I also love how glaze deepens the color of polymer clay. The biggest difference is with black clay. Unfortunately it does not show up on camera at all, but black clay without glaze looks kind of like charcoal, or even a really dark gray, and black clay after glaze becomes a very deep, rich color.
 
There are many options for you to choose from when it comes to picking a glaze. There are clay specific glazes created by Sculpey and Fimo, or you can use other art sealers. It should be water based so it doesn’t react with the clay. An amazing resource for helping you decide what glaze to use can be found on Blue Bottle Tree. For me, I have decided to stick with polyurethane (water based). I’ve been very happy with how it turns out, and it comes in different finishes like gloss, semi-gloss, and satin, so you can have less or more shine.
 

 
I’ve tried the Sculpey glaze and triple thick, and I personally did not like either of them as much (and I really, really didn’t like triple thick), but I know many people who do use these. If you decide to glaze your pieces, find something that appeals to you and give it a try. When you’ve used it up, you may decide you want to try out a different kind. It’s all part of the journey!
 
Note: You do not need to add glaze to protect polymer clay in any form; it’s purely aesthetic. The only time you should glaze your polymer clay for protection is when you add some kind of treatment to it like paint or powder pigments.

Resources

I wanted to include a section with my favorite resources. There is a lot of really helpful information shared in the polymer clay community, and it makes for a wonderful medium to learn how to work in.
You can also find so many tutorials on YouTube and Pinterest, so don’t hesitate to look something up there, whether it’s how to make something specific, how to create a certain texture, or what can go in the oven to bake alongside polymer clay.

 

I also have a blog on my website where I post weekly, and the majority of that content is tutorials.
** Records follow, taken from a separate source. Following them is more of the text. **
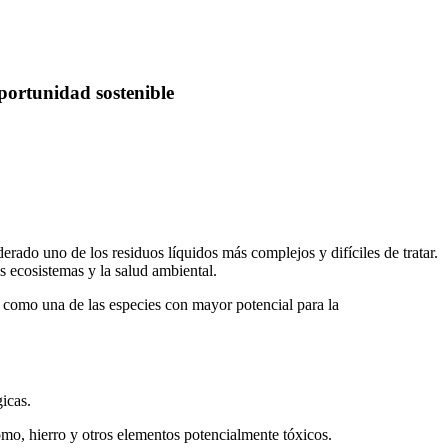
portunidad sostenible
derado uno de los residuos líquidos más complejos y difíciles de tratar.
 ecosistemas y la salud ambiental.
 como una de las especies con mayor potencial para la
icas.
mo, hierro y otros elementos potencialmente tóxicos.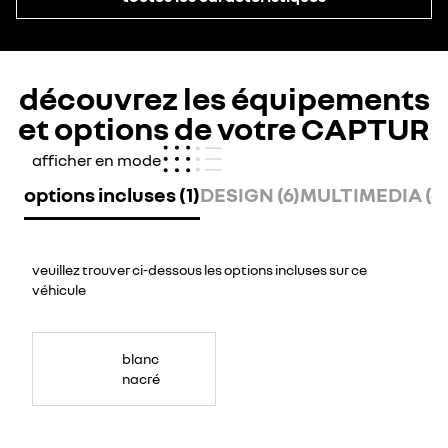
découvrez les équipements
et options de votre CAPTUR
afficher en mode
options incluses (1)
DESIGN (6)
MULTIMEDIA (6)
veuillez trouver ci-dessous les options incluses sur ce
véhicule
blanc
nacré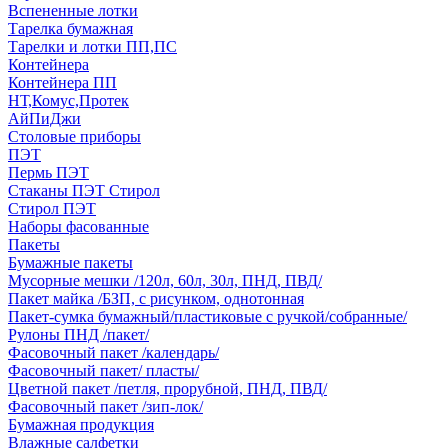
Вспененные лотки
Тарелка бумажная
Тарелки и лотки ПП,ПС
Контейнера
Контейнера ПП
НТ,Комус,Протек
АйПиДжи
Столовые приборы
ПЭТ
Пермь ПЭТ
Стаканы ПЭТ Стирол
Стирол ПЭТ
Наборы фасованные
Пакеты
Бумажные пакеты
Мусорные мешки /120л, 60л, 30л, ПНД, ПВД/
Пакет майка /БЗП, с рисунком, однотонная
Пакет-сумка бумажный/пластиковые с ручкой/собранные/
Рулоны ПНД /пакет/
Фасовочный пакет /календарь/
Фасовочный пакет/ пласты/
Цветной пакет /петля, прорубной, ПНД, ПВД/
Фасовочный пакет /зип-лок/
Бумажная продукция
Влажные салфетки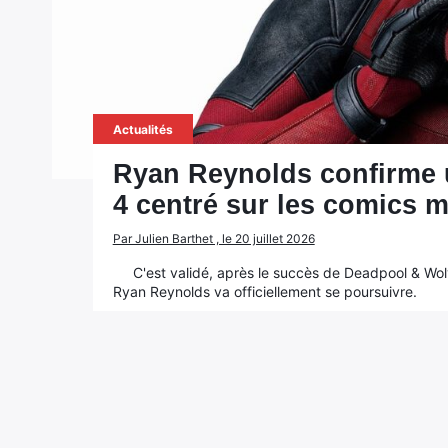
Actualités
Ryan Reynolds confirme 
4 centré sur les comics 
Par Julien Barthet , le 20 juillet 2026
C'est validé, après le succès de Deadpool & Wol
Ryan Reynolds va officiellement se poursuivre.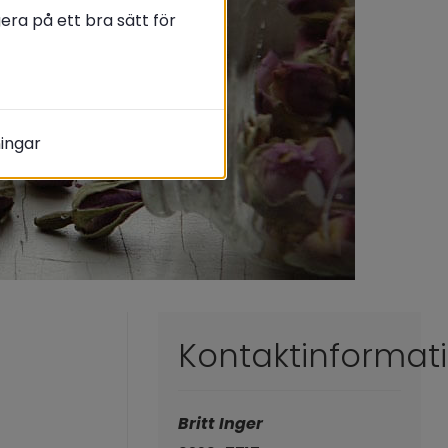
ra på ett bra sätt för
ningar
Kontaktinformat
Britt Inger 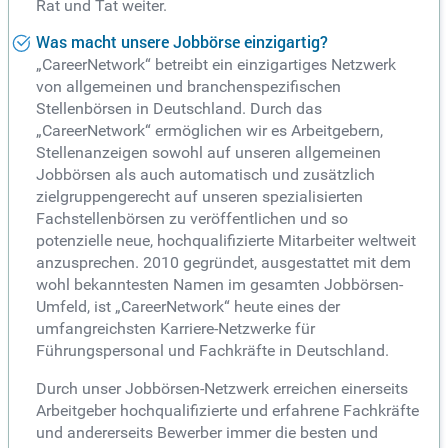
Rat und Tat weiter.
Was macht unsere Jobbörse einzigartig?
„CareerNetwork“ betreibt ein einzigartiges Netzwerk
von allgemeinen und branchenspezifischen
Stellenbörsen in Deutschland. Durch das
„CareerNetwork“ ermöglichen wir es Arbeitgebern,
Stellenanzeigen sowohl auf unseren allgemeinen
Jobbörsen als auch automatisch und zusätzlich
zielgruppengerecht auf unseren spezialisierten
Fachstellenbörsen zu veröffentlichen und so
potenzielle neue, hochqualifizierte Mitarbeiter weltweit
anzusprechen. 2010 gegründet, ausgestattet mit dem
wohl bekanntesten Namen im gesamten Jobbörsen-
Umfeld, ist „CareerNetwork“ heute eines der
umfangreichsten Karriere-Netzwerke für
Führungspersonal und Fachkräfte in Deutschland.
Durch unser Jobbörsen-Netzwerk erreichen einerseits
Arbeitgeber hochqualifizierte und erfahrene Fachkräfte
und andererseits Bewerber immer die besten und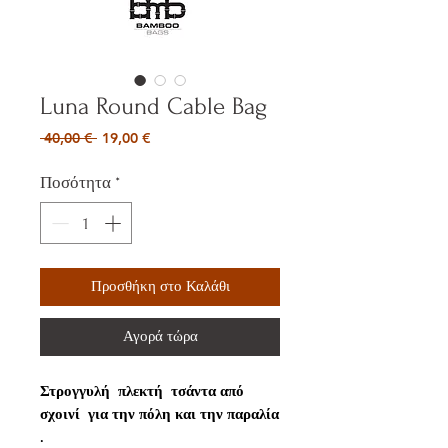
Luna Round Cable Bag
Κανονική
Τιμή
 40,00 € 
19,00 €
τιμή
Έκπτωσης
Ποσότητα
*
Προσθήκη στο Καλάθι
Αγορά τώρα
Στρογγυλή πλεκτή τσάντα από
σχοινί για την πόλη και την παραλία
.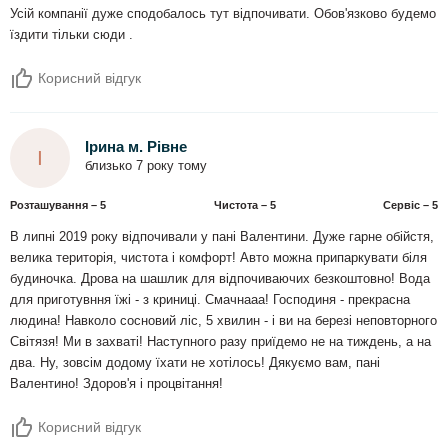
Усій компанії дуже сподобалось тут відпочивати. Обов'язково будемо
їздити тільки сюди .
Корисний відгук
Ірина м. Рівне
І
близько 7 року тому
Розташування – 5
Чистота – 5
Сервіс – 5
В липні 2019 року відпочивали у пані Валентини. Дуже гарне обійстя,
велика територія, чистота і комфорт! Авто можна припаркувати біля
будиночка. Дрова на шашлик для відпочиваючих безкоштовно! Вода
для приготувння їжі - з криниці. Смачнааа! Господиня - прекрасна
людина! Навколо сосновий ліс, 5 хвилин - і ви на березі неповторного
Світязя! Ми в захваті! Наступного разу приїдемо не на тиждень, а на
два. Ну, зовсім додому їхати не хотілось! Дякуємо вам, пані
Валентино! Здоров'я і процвітання!
Корисний відгук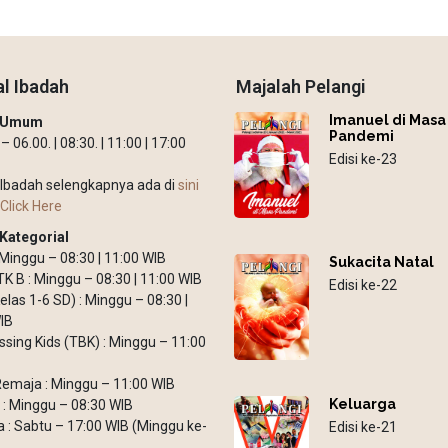
l Ibadah
Majalah Pelangi
Imanuel di Masa
h Umum
Pandemi
 06.00. | 08:30. | 11:00 | 17:00
Edisi ke-23
Ibadah selengkapnya ada di
sini
Click Here
Kategorial
: Minggu – 08:30 | 11:00 WIB
Sukacita Natal
TK B : Minggu – 08:30 | 11:00 WIB
Edisi ke-22
elas 1-6 SD) : Minggu – 08:30 |
IB
ssing Kids (TBK) : Minggu – 11:00
emaja : Minggu – 11:00 WIB
Keluarga
: Minggu – 08:30 WIB
: Sabtu – 17:00 WIB (Minggu ke-
Edisi ke-21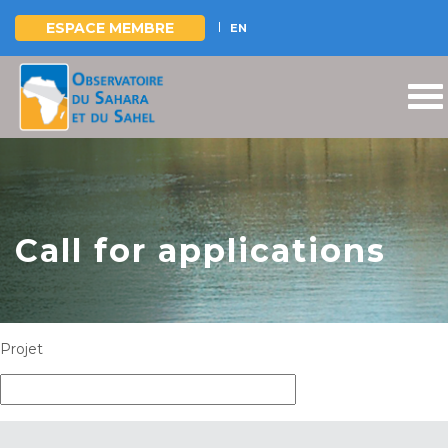
ESPACE MEMBRE
EN
Aller
au
contenu
principal
Call for applications
Projet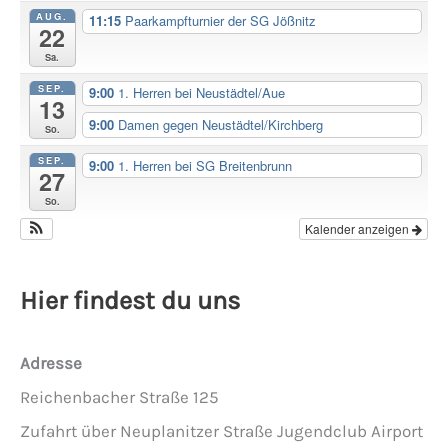
AUG.
11:15
Paarkampfturnier der SG Jößnitz
22
Sa.
SEP.
9:00
1. Herren bei Neustädtel/Aue
13
9:00
Damen gegen Neustädtel/Kirchberg
So.
SEP.
9:00
1. Herren bei SG Breitenbrunn
27
So.
Kalender anzeigen
Hier findest du uns
Adresse
Reichenbacher Straße 125
Zufahrt über Neuplanitzer Straße Jugendclub Airport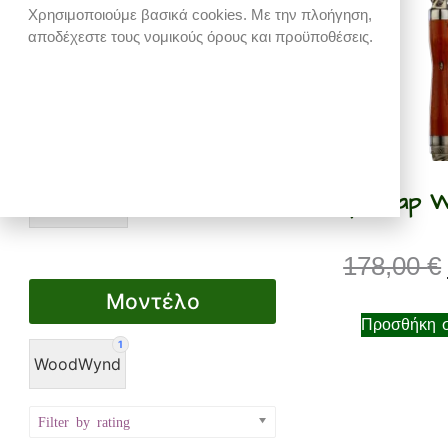
Χρησιμοποιούμε βασικά cookies. Με την πλοήγηση,
1
αποδέχεστε τους νομικούς όρους και προϋποθέσεις.
DYNAVAP
Τρόπος λειτουργίας
1
Dynavap 
On Demand
178,00
€
Μοντέλο
Προσθήκη σ
1
WoodWynd
Filter by rating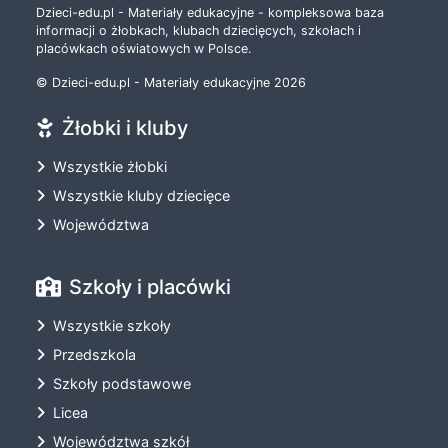
Dzieci-edu.pl - Materiały edukacyjne - kompleksowa baza
informacji o żłobkach, klubach dziecięcych, szkołach i
placówkach oświatowych w Polsce.
© Dzieci-edu.pl - Materiały edukacyjne 2026
Żłobki i kluby
Wszystkie żłobki
Wszystkie kluby dziecięce
Województwa
Szkoły i placówki
Wszystkie szkoły
Przedszkola
Szkoły podstawowe
Licea
Województwa szkół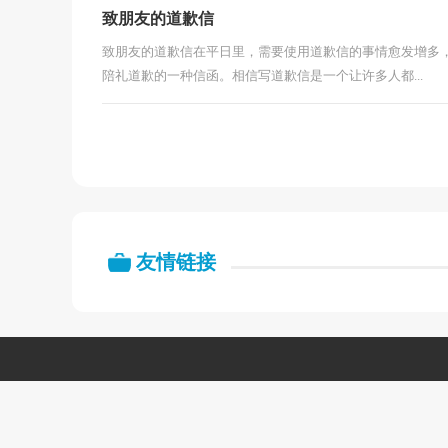
致朋友的道歉信
致朋友的道歉信在平日里，需要使用道歉信的事情愈发增多
陪礼道歉的一种信函。相信写道歉信是一个让许多人都...
友情链接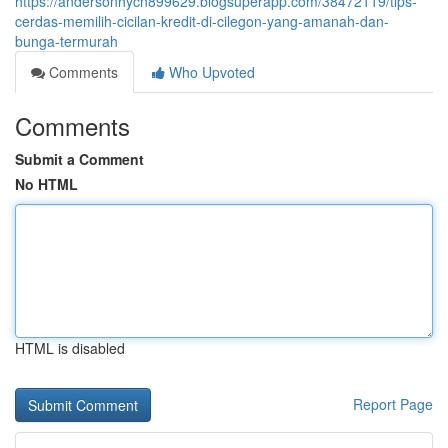
https://andersonhycn899629.blogsuperapp.com/38472119/tips-
cerdas-memilih-cicilan-kredit-di-cilegon-yang-amanah-dan-
bunga-termurah
Comments
Who Upvoted
Comments
Submit a Comment
No HTML
HTML is disabled
Report Page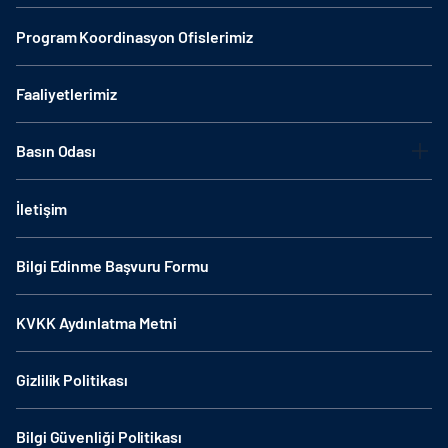
Program Koordinasyon Ofislerimiz
Faaliyetlerimiz
Basın Odası
İletişim
Bilgi Edinme Başvuru Formu
KVKK Aydınlatma Metni
Gizlilik Politikası
Bilgi Güvenliği Politikası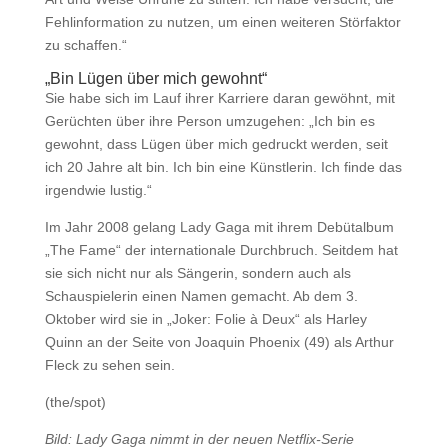
Fehlinformation zu nutzen, um einen weiteren Störfaktor
zu schaffen.“
„Bin Lügen über mich gewohnt“
Sie habe sich im Lauf ihrer Karriere daran gewöhnt, mit
Gerüchten über ihre Person umzugehen: „Ich bin es
gewohnt, dass Lügen über mich gedruckt werden, seit
ich 20 Jahre alt bin. Ich bin eine Künstlerin. Ich finde das
irgendwie lustig.“
Im Jahr 2008 gelang Lady Gaga mit ihrem Debütalbum
„The Fame“ der internationale Durchbruch. Seitdem hat
sie sich nicht nur als Sängerin, sondern auch als
Schauspielerin einen Namen gemacht. Ab dem 3.
Oktober wird sie in „Joker: Folie à Deux“ als Harley
Quinn an der Seite von Joaquin Phoenix (49) als Arthur
Fleck zu sehen sein.
(the/spot)
Bild: Lady Gaga nimmt in der neuen Netflix-Serie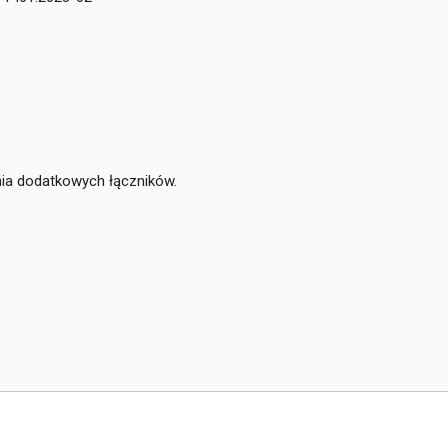
ia dodatkowych łączników.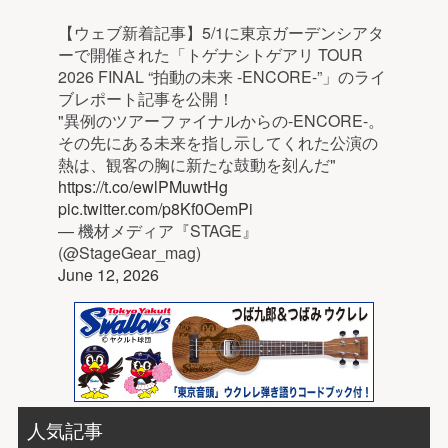
【ウェブ新着記事】5/1に東京ガーデンシアタ
ーで開催された「トゲナシトゲアリ TOUR
2026 FINAL “拍動の未来 -ENCORE-”」のライ
ブレポート記事を公開！
"異例のツアーファイナルからの-ENCORE-。
その先にある未来を指し示してくれた公演の
熱は、観客の胸に新たな鼓動を刻んだ"
https://t.co/ewlPMuwtHg
pic.twitter.com/p8Kf0OemPi
— 機材メディア『STAGE』
(@StageGear_mag)
June 12, 2026
人気記事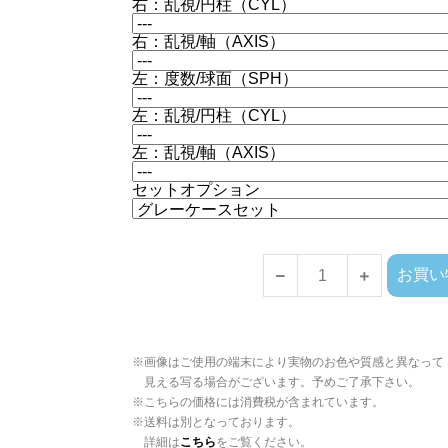
右：乱視/円柱（CYL）
右：乱視/軸（AXIS）
左：度数/球面（SPH）
左：乱視/円柱（CYL）
左：乱視/軸（AXIS）
セットオプション
お買い
※画像はご使用の端末により実物のお色や質感と異なって
見える写る場合がございます。予めご了承下さい。
※こちらの価格には消費税が含まれています。
※送料は別となっております。
詳細は
こちら
をご覧ください。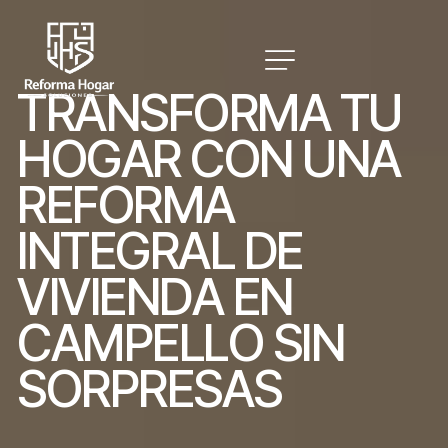
T
R
A
N
S
F
O
R
M
A
T
U
H
O
G
A
R
C
O
N
U
N
A
R
E
F
O
R
M
A
I
N
T
E
G
R
A
L
D
E
V
I
V
I
E
N
D
A
E
N
C
A
M
P
E
L
L
O
S
I
N
S
O
R
P
R
E
S
A
S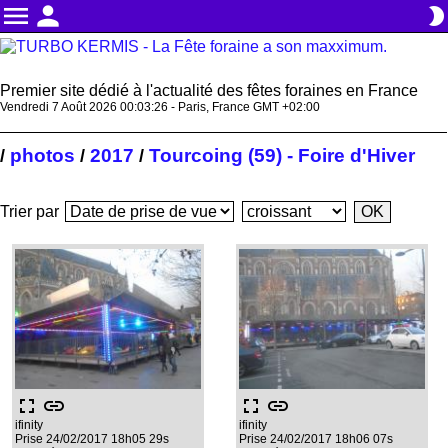
menu
person
brightness_2
Premier site dédié à l'actualité des fêtes foraines en France
Vendredi 7 Août 2026 00:03:26 - Paris, France GMT +02:00
photos
2017
Tourcoing (59) - Foire d'Hiver
/
/
/
Trier par
fullscreen
link
fullscreen
link
ifinity
ifinity
Prise 24/02/2017 18h05 29s
Prise 24/02/2017 18h06 07s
I’m always open to requests too, so if there’s something you want to see or learn more about, leave a comment or send me a message!

 

Please keep in mind that while I tried to touch on just about every part of the polymer clay process, there is SO MUCH MORE to the world of polymer clay! This is just meant to scratch the surface and provide you helpful information about the whole process in one place. You can add all sorts of neat stuff to clay to create awesome effects or multimedia creations, so get out there and start making!